Xue Zhilong, Party chief of Huangqitan village, Ulaanqab, Inner Mongolia autonomous region, said that after field research south of Hohhot, he was assured that a new agro-climatic resource survey and zoning is needed to help farmers decide what to plant.
Inner Mongolia is one of four provincial regions with more than 6.7 million hectares of arable land.
"I was surprised that the frost-free period in neighboring villages can differ by more than 10 days. That means while crops in one village are good, those in the other are frozen, so it is quite necessary to do the agro-climatic resource survey," said Xue, who is also a deputy to the National People's Congress.
"My village experiences a frost-free period of just 97 days at most a year. Waxy corn and sweet corn with long growth cycles cannot ripen in time some years, so we only grow crops with short growth cycles," he added.
Xue said that science can give farmers a better understanding of the climate and what crops are more suitable to cultivate, and through climate prediction, farmers can maintain production.
By way of example, Xue said that a lot of slopes in the area are suited to growing caragana, the Siberian peashrub, a windproof shrub which sheep and camels can eat.
Zhang Lei, a senior engineer at the National Meteorological Center's Ecological and Agro-meteorological office, said the survey and zoning completed four decades ago no longer meet the needs of modern agricultural production.
"China has been undergoing changes to crop layout and production due to climate change," Zhang said.
Since the period from 1951 to 1980, 30 climate zones have shifted, she said, and for example, the eastern section of the northern boundary of the warm and wet zone has shifted northward.
Annual precipitation has increased by an average of 5.1 millimeters every 10 years.
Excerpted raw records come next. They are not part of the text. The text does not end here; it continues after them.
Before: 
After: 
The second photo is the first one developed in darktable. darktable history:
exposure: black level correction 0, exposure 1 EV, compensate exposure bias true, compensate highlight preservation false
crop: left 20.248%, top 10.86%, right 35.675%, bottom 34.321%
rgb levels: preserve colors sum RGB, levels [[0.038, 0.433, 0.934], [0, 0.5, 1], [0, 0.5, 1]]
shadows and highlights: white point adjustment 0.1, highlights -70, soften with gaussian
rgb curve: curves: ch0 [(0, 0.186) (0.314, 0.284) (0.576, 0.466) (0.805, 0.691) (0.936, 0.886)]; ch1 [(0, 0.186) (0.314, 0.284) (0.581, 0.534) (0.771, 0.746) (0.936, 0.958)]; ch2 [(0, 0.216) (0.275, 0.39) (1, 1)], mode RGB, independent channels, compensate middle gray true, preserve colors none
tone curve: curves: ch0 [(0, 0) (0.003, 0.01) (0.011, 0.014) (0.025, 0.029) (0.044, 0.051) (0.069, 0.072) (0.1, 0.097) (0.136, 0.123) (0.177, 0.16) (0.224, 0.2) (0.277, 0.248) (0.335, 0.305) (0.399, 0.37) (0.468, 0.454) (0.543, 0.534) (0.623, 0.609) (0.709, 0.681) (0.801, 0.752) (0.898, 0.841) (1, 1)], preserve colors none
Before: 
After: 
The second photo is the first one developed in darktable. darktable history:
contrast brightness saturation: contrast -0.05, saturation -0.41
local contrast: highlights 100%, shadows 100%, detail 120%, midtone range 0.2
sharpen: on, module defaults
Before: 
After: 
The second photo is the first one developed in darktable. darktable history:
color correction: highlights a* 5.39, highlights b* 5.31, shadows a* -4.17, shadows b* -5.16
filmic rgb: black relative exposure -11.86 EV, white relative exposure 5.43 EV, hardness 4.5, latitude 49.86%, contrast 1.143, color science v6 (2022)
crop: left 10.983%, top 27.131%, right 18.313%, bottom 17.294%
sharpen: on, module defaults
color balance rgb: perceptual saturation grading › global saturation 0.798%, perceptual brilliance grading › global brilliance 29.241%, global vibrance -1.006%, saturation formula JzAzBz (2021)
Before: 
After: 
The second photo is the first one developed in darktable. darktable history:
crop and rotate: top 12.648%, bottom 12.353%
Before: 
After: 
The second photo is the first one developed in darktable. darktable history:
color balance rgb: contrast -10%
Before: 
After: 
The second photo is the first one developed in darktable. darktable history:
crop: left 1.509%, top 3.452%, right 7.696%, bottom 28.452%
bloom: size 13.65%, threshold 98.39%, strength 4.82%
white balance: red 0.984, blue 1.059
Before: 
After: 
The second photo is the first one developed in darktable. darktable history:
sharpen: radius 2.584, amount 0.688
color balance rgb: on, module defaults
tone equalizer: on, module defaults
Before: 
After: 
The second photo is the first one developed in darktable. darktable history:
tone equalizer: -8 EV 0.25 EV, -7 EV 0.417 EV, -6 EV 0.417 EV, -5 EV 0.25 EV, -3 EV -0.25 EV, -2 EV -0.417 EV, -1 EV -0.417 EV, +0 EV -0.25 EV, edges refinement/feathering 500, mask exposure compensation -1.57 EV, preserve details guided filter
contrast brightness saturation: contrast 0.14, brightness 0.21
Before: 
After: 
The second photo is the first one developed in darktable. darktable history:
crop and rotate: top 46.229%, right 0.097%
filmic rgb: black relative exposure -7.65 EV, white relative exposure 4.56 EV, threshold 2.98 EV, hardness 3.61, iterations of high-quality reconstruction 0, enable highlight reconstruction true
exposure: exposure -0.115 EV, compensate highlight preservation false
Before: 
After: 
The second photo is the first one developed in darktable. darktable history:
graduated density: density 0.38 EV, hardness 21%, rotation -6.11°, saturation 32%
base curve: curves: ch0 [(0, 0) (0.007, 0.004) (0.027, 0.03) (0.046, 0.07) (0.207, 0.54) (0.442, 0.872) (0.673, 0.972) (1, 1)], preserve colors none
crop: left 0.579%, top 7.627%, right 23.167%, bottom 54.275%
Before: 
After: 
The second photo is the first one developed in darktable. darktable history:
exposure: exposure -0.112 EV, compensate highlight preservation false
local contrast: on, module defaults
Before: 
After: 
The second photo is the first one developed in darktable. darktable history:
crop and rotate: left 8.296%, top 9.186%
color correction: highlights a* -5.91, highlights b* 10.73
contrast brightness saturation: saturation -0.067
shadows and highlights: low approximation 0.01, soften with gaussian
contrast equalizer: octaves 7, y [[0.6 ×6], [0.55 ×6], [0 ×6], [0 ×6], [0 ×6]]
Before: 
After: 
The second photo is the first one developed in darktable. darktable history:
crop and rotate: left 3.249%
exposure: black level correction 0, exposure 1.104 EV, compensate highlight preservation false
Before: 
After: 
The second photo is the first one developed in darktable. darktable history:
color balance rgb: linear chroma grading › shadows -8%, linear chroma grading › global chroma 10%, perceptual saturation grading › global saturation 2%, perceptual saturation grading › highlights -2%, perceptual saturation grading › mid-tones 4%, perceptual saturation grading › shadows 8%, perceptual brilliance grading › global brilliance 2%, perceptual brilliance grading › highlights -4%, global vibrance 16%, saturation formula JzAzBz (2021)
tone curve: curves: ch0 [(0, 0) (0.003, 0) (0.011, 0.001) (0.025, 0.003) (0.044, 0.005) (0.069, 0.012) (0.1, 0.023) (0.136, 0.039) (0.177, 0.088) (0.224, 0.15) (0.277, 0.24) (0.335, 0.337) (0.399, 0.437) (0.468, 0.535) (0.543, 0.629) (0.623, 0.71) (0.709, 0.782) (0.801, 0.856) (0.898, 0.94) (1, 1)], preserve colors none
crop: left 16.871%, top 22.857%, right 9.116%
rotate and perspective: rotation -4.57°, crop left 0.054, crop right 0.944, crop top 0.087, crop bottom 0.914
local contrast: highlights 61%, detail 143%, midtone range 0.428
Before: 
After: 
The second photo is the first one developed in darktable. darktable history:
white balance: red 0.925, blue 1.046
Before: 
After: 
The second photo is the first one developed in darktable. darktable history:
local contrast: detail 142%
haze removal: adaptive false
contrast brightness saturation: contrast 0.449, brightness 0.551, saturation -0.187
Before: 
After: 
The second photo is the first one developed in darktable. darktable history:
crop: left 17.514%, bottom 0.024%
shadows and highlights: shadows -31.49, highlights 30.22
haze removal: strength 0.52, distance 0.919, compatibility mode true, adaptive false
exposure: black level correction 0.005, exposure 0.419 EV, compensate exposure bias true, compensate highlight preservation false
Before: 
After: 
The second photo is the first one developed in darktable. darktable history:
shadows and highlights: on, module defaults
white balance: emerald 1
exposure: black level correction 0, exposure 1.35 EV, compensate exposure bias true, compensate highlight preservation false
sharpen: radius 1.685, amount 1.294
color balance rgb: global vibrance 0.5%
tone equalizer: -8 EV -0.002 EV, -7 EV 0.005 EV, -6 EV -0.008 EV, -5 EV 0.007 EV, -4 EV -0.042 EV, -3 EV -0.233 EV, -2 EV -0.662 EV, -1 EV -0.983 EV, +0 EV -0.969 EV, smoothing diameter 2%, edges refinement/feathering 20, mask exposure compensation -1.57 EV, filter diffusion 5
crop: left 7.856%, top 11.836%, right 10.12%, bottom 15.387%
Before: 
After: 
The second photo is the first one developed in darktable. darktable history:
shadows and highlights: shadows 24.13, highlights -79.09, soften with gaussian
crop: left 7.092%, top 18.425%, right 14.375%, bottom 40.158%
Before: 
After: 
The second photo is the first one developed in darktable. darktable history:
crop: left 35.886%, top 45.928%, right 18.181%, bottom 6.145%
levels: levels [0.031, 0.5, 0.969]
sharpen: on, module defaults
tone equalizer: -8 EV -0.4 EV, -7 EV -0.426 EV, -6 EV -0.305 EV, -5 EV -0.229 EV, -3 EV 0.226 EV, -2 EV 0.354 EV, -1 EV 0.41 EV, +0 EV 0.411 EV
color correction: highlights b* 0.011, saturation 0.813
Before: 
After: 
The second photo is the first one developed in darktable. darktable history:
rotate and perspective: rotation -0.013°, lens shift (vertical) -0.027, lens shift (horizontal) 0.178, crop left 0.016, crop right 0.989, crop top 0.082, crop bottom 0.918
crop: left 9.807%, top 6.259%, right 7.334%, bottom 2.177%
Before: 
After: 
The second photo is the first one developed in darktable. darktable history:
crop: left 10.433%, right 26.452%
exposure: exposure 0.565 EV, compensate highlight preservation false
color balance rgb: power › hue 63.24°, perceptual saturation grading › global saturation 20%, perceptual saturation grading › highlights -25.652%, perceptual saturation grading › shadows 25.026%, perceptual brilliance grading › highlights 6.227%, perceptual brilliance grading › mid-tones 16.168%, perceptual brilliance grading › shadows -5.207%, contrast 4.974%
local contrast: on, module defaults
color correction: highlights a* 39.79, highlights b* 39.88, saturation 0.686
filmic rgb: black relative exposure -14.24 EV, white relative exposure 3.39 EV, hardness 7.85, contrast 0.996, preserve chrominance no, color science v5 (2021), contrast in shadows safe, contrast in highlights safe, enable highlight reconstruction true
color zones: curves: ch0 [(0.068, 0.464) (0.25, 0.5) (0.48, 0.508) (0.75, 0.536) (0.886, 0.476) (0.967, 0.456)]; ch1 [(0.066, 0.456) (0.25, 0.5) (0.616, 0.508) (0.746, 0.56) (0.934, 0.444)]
The increase of water and heat has expanded the area suitable for corn and rice in Northeast China, and has also shifted orange planting areas northward, according to the China Meteorological Administration.
In February, the central government released the No 1 Central Document saying that it is necessary to start a new round of national agro-climatic resource surveying and zoning work.
Meteorological departments will assess crop growth and distribution based on satellite data collected since the 1980s to support the survey.